This past weekend was one of high highs and low lows. On Saturday, when I stopped to innocently order a footlong roasted chicken Subway sub when, after an admittedly awkward ordering interaction, the long Subway employee apologized for being rude. “I didn’t know how to respond to you,” she offered. “I’ve never met anyone who sounds like you before.” I asked her how I sounded. “That weird accent,” was her explanation. I had no response. The corresponding high? On Sunday around noon, walking from Pack Square to Nani’s Piri Piri Chicken (I highly recommend the chicken burger), a gentleman stumbling down College St. looked me in the eye and told me I was sexy. Does it matter that he was clutching a forty and ostensibly drunk? No, I’ll take it.
Saturday night, I attended a BYOB, “Asheville Candle Making Experience,” at the Hummingbird Candle Company on lower Lexington. The high? Really, the entire candle-making experience. I went into this at the behest of a friend and wasn’t sure what to expect, I just knew it wasn’t necessarily something I’d choose myself (often the best experience).
The class cost $40.00 and included instruction, the material to make one 9-ounce scented candle that will burn for 80 hours, and the opportunity to sample all 23 of Humming Bird Candle Company’s signature scents, which I found delightful—I’ve become a big candle guy over the past year, though my leading purveyor is the TJ Maxx clearance bin. My favorite aspect was that it was a blind smell sample. When you did the smelling, the scents were simply numbered, and you were provided with paper to take notes. Our instructor Taylor (who was great, by the way—experiences like this hinge on the instructor, in my ever-so-humble opinion), explained how we tend to pick scents via the name or description, not necessarily what our noses are naturally drawn to, although the scent I picked was grapefruit forward, which tracks for my tastes.

#### Extracted records:
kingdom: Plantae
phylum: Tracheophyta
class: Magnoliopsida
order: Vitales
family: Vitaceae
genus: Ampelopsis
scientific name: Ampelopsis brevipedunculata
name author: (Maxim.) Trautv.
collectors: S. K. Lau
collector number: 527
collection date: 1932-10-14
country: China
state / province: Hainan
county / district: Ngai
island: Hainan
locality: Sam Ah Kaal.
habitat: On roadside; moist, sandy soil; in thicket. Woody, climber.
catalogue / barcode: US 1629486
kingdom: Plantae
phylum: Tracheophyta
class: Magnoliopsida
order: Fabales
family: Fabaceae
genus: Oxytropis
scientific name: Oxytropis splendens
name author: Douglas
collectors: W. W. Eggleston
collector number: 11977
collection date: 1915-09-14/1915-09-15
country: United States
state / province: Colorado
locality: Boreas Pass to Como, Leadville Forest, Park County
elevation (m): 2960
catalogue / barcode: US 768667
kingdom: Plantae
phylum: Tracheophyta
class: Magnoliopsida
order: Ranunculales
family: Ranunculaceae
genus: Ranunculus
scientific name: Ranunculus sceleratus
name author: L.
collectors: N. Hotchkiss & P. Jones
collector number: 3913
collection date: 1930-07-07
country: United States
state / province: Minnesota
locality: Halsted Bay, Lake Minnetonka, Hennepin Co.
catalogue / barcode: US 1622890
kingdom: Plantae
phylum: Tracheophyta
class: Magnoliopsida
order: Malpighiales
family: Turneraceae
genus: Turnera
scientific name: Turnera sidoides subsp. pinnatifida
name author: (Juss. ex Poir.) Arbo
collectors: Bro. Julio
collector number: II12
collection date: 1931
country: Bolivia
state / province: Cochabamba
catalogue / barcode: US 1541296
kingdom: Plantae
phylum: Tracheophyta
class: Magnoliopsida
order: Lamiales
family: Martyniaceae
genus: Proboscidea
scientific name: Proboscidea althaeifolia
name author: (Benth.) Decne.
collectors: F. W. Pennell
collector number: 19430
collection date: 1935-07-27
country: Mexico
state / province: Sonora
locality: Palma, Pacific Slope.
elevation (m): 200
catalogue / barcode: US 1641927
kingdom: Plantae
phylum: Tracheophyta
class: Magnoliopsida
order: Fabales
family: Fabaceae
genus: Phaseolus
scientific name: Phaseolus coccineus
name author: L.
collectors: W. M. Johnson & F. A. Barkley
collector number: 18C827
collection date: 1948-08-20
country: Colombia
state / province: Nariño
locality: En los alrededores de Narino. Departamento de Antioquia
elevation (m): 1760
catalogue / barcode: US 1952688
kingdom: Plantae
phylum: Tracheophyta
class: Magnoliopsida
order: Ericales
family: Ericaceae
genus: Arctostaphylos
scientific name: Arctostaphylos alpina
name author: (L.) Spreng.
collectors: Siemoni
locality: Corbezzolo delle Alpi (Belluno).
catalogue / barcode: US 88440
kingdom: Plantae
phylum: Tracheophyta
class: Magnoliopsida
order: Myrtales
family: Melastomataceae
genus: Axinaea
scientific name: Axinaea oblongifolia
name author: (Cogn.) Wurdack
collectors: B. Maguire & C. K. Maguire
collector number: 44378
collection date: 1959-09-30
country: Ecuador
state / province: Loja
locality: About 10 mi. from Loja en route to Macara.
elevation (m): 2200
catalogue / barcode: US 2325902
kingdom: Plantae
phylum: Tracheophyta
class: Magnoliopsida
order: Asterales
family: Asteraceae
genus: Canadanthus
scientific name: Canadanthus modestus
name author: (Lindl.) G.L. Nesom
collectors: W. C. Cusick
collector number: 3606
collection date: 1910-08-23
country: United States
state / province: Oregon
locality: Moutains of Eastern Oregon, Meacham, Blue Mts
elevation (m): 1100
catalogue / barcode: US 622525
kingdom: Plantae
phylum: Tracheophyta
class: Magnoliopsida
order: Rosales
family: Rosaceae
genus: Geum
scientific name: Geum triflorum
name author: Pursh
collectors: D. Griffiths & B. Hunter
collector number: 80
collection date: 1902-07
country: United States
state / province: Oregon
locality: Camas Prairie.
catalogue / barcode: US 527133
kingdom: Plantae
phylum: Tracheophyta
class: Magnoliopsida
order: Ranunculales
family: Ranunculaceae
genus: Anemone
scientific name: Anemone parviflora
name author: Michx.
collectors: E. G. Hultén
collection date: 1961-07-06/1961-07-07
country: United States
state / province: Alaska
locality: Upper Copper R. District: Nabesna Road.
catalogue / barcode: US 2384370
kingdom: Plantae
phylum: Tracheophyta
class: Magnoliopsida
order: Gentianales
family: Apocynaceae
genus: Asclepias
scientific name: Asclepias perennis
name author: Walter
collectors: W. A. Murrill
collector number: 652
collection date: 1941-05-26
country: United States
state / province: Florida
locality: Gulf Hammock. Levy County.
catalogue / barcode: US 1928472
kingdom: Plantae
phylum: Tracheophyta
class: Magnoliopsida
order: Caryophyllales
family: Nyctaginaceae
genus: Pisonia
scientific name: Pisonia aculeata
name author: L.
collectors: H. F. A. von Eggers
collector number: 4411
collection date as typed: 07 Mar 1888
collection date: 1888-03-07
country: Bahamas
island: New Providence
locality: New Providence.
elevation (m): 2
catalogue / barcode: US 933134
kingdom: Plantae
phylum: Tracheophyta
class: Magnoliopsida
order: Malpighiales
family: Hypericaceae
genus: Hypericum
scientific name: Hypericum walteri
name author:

#### Check your understanding:
1: Translate this sentence from the post about the Asheville weekend into Spanish: "My favorite aspect was that it was a blind smell sample."
2: Continue the post about the Asheville weekend and the candle-making class from where it stops.

#### Answers to the exercises:
1: Lo que más me gustó fue que la prueba de aromas se hacía a ciegas.

2:
The low? Taylor asked us to write an “intention” on the wooden wick of our candle so we had something intentional to think about while it burned. I’m my father’s Irish Catholic son, which means talking about feelings isn’t something that comes naturally to me. Burying them down deep inside and unpacking them years later with a paid therapist is more my speed. So, I wrote “Get Lit,” again using the excuse that I thought it was funny/was half a bottle of Addison Farm’s wine deep, instead of just admitting that I use humor as a defense mechanism! Anyway, then Taylor asked everyone to share their intention, and that’s when I realized I was the lone yahoo who didn’t take things seriously and felt like a real jackass. That all being said, I’m confident I’m the only one whose intention came true that night.